Distinct patterns of simple sequence repeats and GC distribution in intragenic and intergenic regions of primate genomes

Wen-Hua Qi1,2, Chao-chao Yan1, Wu-Jiao Li1, Xue-Mei Jiang3, Guang-Zhou Li4, Xiu-Yue Zhang1, Ting-Zhang Hu2, Jing Li1, Bi-Song Yue1
  • 1Key Laboratory of Bio-resources and Eco-environment (Ministry of Education), College of Life Sciences, Sichuan University, Chengdu 610064, China
  • 2College of Life Science and Engineering, Chongqing Three Gorges University, Chongqing 404100, China
  • 3College of Environmental and Chemistry Engineering, Chongqing Three Gorges University, Chongqing 404100, China
  • 4College of Sport and Health, Chongqing Three Gorges University, Chongqing 404100, China

* * Equal contribution

Received: June 8, 2016Accepted: August 22, 2016Published: September 16, 2016

Abstract

As the first systematic examination of simple sequence repeats (SSRs) and guanine-cytosine (GC) distribution in intragenic and intergenic regions of ten primates, our study showed that SSRs and GC displayed nonrandom distribution for both intragenic and intergenic regions, suggesting that they have potential roles in transcriptional or translational regulation.

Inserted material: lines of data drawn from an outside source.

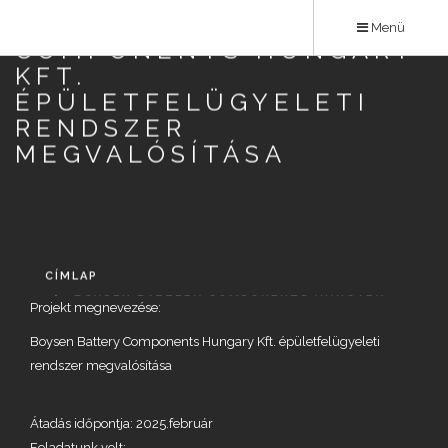
Ugrás
BOYSEN BATTERY
Menü
a
COMPONENTS HUNGARY
tartalomra
KFT.
ÉPÜLETFELÜGYELETI
RENDSZER
MEGVALÓSÍTÁSA
CÍMLAP
BOYSEN BATTERY COMPONENTS HUNGARY
Projekt megnevezése:
KFT. ÉPÜLETFELÜGYELETI RENDSZER
Boysen Battery Components Hungary Kft. épületfelügyeleti
MEGVALÓSÍTÁSA
rendszer megvalósítása
Átadás időpontja: 2025.február
Feladatunk volt:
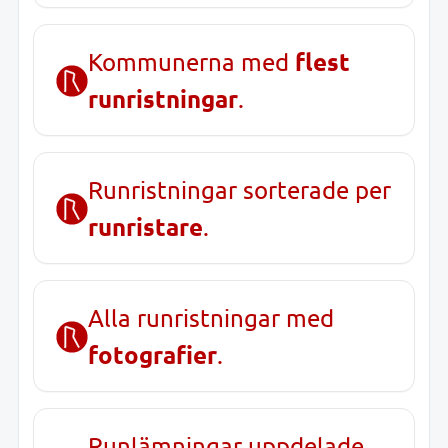
flest
Kommunerna med
runristningar
.
Runristningar sorterade per
runristare
.
Alla runristningar med
fotografier
.
Runlämningar uppdelade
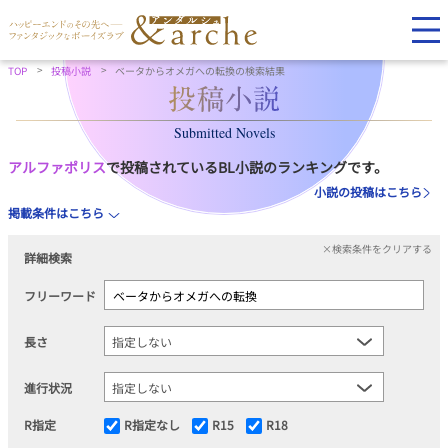
TOP
投稿小説
ベータからオメガへの転換の検索結果
Submitted Novels
アルファポリス
で投稿されているBL小説のランキングです。
小説の投稿はこちら
掲載条件はこちら
×検索条件をクリアする
詳細検索
フリーワード
長さ
進行状況
R指定
R指定なし
R15
R18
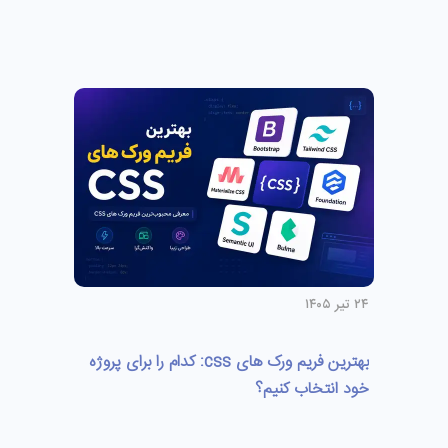
۲۴ تیر ۱۴۰۵
بهترین فریم ورک های css: کدام را برای پروژه
خود انتخاب کنیم؟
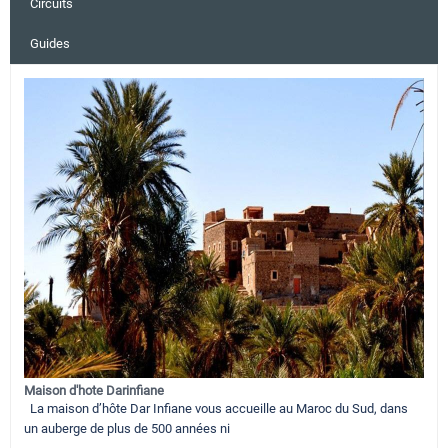
Circuits
Guides
Maison d'hote Darinfiane
La maison d’hôte Dar Infiane vous accueille au Maroc du Sud, dans
un auberge de plus de 500 années ni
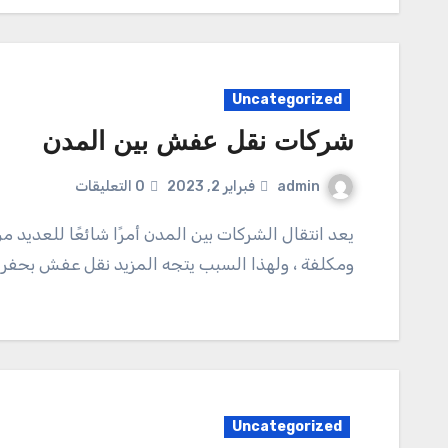
Uncategorized
شركات نقل عفش بين المدن
admin
فبراير 2, 2023
0 التعليقات
يعد انتقال الشركات بين المدن أمرًا شائعًا للعديد من الأفراد والشركات. هذه العملية تستغرق وقتًا طويلاً
ومكلفة ، ولهذا السبب يتجه المزيد نقل عفش بحفر 
Uncategorized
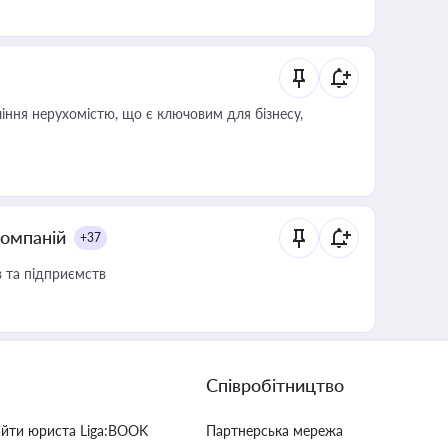
іння нерухомістю, що є ключовим для бізнесу,
компаній
+37
в та підприємств
Співробітництво
айти юриста Liga:BOOK
Партнерська мережа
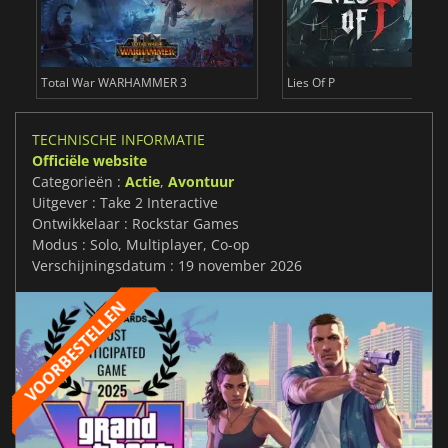
 Of P
METAL GEAR SOLID DELTA SNAKE EATE
TECHNISCHE INFORMATIE
Officiële website
Categorieën :
Actie
,
Avontuur
Uitgever : Take 2 Interactive
Ontwikkelaar : Rockstar Games
Modus : Solo, Multiplayer, Co-op
Verschijningsdatum : 19 november 2026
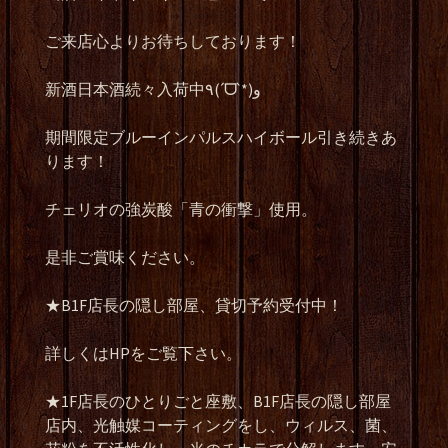
ご来店心よりお待ちしております！
新酒日本酒続々入荷中
٩
(
ˊ
ᗜ
ˋ
*)
و
期間限定ブルーインパルスハイボール引き続きあ
ります！
チェリオの強炭酸「青の衝撃」使用。
是非ご賞味ください。
★B1F
店長の隠し部屋、貸切予約受付中！
詳しくは
HP
をご覧下さい。
★1F
店長のひとりごと座敷、
B1F
店長の隠し部屋
店内、光触媒コーティングをし、ウィルス、菌、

Our results suggest that the majority of SSRs are distributed in non-coding regions, such as the introns, TEs, and intergenic regions. In these primates, trinucleotide perfect (P) SSRs were the most abundant repeats type in the 5'UTRs and CDSs, whereas, mononucleotide P-SSRs were the most in the intron, 3'UTRs, TEs, and intergenic regions. The GC-contents varied greatly among different intragenic and intergenic regions: 5'UTRs > CDSs > 3'UTRs > TEs > introns > intergenic regions, and high GC-content was frequently distributed in exon-rich regions. Our results also showed that in the same intragenic and intergenic regions, the distribution of GC-contents were great similarity in the different primates. Tri- and hexanucleotide P-SSRs had the most GC-contents in the 5'UTRs and CDSs, whereas mononucleotide P-SSRs had the least GC-contents in the six genomic regions of these primates. The most frequent motifs for different length varied obviously with the different genomic regions.